• _PROMPT_: Copy each line of the records that holds the string "Dentsply".

Stored data entries:
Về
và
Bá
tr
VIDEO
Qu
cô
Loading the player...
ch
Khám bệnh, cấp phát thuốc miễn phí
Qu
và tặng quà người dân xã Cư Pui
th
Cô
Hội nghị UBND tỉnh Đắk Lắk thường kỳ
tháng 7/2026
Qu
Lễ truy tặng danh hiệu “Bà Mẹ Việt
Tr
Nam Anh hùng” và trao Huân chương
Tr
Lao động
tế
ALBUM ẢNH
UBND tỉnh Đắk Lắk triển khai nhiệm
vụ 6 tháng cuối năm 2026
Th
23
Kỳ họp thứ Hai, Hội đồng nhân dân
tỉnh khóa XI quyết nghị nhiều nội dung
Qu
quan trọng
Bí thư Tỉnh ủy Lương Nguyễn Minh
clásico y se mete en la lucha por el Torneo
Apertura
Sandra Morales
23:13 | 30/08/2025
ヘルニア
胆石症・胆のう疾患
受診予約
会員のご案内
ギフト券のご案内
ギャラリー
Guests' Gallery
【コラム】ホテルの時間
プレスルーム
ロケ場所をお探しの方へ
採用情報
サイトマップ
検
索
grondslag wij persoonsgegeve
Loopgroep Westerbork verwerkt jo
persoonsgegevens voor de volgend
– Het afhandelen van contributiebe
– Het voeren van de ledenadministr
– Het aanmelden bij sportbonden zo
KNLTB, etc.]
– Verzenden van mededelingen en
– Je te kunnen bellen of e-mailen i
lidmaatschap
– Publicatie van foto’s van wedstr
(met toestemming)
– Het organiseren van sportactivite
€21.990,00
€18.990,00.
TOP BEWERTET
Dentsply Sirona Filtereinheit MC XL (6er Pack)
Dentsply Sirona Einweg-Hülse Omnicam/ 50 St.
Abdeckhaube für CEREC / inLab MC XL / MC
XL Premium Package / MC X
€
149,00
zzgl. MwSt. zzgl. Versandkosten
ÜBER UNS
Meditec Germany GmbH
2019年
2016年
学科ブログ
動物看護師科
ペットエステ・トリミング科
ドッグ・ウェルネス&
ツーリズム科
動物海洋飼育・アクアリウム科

• _TASK ANSWER_:
Dentsply Sirona Filtereinheit MC XL (6er Pack)
Dentsply Sirona Einweg-Hülse Omnicam/ 50 St.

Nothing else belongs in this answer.